## Written problem:
Copy the lines of the entries below word for word, from the line with "genus: Glebionis" to the line with "family: Geraniaceae", both of those lines included.
──────── Input rows ────────
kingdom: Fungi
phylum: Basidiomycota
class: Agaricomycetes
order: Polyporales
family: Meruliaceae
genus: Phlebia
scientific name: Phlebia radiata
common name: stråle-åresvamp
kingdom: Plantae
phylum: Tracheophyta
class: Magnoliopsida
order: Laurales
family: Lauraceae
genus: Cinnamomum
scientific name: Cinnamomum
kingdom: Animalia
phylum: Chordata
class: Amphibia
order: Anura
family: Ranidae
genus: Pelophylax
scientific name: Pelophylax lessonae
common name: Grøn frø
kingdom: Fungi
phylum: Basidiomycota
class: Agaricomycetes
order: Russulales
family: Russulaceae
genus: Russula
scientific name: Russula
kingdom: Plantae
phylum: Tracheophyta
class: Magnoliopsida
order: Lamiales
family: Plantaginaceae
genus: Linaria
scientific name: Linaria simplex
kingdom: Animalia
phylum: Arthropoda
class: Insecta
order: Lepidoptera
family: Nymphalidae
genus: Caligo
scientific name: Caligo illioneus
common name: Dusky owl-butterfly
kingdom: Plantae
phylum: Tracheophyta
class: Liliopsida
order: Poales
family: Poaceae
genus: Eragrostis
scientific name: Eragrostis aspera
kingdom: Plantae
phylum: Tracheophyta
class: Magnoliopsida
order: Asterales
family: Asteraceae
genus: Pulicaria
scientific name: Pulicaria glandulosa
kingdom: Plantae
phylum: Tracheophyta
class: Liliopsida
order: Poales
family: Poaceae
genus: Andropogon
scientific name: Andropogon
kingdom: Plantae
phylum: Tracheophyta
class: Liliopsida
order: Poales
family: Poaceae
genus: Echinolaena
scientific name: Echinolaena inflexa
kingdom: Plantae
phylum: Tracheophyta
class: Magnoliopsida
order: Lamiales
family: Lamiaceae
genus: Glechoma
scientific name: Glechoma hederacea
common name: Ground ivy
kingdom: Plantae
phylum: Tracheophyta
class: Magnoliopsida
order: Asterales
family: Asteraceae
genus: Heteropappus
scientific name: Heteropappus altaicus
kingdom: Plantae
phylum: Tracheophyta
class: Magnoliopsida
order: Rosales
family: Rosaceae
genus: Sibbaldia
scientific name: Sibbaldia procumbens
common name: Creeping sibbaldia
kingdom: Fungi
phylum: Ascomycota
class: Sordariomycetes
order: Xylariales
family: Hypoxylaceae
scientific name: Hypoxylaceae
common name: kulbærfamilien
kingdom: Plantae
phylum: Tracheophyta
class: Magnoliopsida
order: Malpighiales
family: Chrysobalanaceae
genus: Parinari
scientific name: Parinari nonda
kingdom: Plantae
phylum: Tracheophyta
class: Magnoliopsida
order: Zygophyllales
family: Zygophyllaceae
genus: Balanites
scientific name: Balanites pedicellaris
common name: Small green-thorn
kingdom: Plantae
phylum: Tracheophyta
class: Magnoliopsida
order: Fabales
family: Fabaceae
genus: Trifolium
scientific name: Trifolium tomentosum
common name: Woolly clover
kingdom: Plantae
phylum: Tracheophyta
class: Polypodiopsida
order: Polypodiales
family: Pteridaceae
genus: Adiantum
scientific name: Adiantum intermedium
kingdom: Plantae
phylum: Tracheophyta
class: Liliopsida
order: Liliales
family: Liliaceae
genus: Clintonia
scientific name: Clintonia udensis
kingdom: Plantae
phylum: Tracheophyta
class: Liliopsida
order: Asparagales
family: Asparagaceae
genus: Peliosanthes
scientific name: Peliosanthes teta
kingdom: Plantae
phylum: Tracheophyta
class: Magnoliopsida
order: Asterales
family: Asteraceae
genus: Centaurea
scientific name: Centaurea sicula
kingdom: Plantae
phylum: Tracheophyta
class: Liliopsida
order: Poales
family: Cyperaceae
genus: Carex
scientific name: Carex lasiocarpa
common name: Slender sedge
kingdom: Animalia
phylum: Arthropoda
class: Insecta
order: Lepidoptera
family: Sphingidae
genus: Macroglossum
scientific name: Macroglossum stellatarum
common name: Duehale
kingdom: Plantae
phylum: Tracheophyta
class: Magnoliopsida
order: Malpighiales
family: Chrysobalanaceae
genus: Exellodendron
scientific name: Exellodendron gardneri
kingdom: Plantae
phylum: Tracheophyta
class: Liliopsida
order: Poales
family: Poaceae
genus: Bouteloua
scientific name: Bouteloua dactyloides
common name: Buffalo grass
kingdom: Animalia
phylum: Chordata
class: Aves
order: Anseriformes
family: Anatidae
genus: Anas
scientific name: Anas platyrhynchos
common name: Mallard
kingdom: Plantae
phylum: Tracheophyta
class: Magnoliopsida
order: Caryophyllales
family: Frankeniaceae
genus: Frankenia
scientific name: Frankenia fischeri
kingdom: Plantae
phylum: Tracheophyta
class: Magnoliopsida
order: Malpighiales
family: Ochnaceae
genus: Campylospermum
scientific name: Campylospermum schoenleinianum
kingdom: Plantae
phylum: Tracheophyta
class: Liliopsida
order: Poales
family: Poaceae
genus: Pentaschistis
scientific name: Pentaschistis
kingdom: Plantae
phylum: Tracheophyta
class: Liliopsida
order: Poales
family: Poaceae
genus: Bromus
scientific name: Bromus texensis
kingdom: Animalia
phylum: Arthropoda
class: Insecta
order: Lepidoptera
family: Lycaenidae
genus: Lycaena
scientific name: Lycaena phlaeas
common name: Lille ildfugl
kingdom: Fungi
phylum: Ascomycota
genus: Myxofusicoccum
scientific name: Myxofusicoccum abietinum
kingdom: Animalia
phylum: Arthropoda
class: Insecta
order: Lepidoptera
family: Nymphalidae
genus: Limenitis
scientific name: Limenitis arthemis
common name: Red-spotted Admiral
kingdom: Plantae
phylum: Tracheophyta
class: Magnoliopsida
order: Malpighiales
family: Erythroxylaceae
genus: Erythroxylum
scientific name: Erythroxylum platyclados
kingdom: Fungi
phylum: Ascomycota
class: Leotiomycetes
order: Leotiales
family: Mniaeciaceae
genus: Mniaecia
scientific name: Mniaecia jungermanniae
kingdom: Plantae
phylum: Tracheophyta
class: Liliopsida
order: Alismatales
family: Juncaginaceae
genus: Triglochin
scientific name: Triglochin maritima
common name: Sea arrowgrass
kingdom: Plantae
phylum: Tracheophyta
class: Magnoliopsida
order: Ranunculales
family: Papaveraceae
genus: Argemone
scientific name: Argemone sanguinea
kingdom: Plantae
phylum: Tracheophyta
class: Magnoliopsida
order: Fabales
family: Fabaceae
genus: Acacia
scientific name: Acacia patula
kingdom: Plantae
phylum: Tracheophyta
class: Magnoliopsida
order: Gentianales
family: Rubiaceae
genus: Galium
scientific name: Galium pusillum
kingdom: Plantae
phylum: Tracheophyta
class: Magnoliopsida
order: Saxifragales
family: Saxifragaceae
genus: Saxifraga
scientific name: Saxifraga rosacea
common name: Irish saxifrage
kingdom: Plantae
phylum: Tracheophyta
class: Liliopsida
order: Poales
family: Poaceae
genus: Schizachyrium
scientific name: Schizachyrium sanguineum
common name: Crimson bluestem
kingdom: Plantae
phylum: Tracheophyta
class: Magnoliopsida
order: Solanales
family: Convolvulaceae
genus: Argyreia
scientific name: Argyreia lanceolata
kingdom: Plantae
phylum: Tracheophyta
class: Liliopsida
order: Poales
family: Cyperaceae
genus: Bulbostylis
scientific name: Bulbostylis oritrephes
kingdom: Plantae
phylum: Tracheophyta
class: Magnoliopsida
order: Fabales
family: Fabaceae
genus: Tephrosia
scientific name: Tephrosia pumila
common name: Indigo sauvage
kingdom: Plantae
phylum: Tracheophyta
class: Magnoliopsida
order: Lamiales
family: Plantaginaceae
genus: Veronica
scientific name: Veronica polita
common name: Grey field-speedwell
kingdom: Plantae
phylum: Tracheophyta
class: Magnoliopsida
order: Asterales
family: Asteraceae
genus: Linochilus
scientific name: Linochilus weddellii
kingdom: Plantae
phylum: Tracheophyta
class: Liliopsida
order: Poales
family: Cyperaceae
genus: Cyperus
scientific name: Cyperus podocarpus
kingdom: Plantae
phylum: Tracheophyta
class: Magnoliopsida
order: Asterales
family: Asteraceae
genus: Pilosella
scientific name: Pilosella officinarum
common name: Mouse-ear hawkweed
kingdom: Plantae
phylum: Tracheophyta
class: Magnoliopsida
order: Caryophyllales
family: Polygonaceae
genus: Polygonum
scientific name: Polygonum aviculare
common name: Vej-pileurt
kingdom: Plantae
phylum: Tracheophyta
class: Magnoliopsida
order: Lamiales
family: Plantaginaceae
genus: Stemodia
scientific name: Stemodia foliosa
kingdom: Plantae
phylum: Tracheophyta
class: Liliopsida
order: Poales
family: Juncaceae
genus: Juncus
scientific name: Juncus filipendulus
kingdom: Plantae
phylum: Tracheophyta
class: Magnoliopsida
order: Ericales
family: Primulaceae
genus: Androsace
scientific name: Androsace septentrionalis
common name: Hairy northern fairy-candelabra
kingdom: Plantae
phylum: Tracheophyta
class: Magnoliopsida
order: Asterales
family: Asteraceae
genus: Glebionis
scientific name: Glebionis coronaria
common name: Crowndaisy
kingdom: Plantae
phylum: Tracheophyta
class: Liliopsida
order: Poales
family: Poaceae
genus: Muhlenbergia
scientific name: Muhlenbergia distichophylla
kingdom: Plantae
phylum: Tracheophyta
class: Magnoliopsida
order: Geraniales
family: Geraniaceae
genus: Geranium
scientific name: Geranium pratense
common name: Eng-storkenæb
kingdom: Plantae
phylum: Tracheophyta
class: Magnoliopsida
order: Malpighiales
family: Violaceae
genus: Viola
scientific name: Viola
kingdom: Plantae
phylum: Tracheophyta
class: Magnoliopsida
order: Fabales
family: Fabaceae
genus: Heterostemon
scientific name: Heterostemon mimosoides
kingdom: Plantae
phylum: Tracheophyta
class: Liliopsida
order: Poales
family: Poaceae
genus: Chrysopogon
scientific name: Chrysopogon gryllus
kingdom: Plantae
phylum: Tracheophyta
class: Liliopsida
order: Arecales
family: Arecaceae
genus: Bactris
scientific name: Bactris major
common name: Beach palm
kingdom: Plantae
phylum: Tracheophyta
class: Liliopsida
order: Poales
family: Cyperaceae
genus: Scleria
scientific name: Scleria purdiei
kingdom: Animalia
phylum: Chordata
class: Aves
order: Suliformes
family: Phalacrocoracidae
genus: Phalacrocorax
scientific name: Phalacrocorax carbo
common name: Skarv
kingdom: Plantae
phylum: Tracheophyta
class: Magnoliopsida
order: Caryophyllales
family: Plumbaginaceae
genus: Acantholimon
────────
## Reply to the task:
genus: Glebionis
scientific name: Glebionis coronaria
common name: Crowndaisy
kingdom: Plantae
phylum: Tracheophyta
class: Liliopsida
order: Poales
family: Poaceae
genus: Muhlenbergia
scientific name: Muhlenbergia distichophylla
kingdom: Plantae
phylum: Tracheophyta
class: Magnoliopsida
order: Geraniales
family: Geraniaceae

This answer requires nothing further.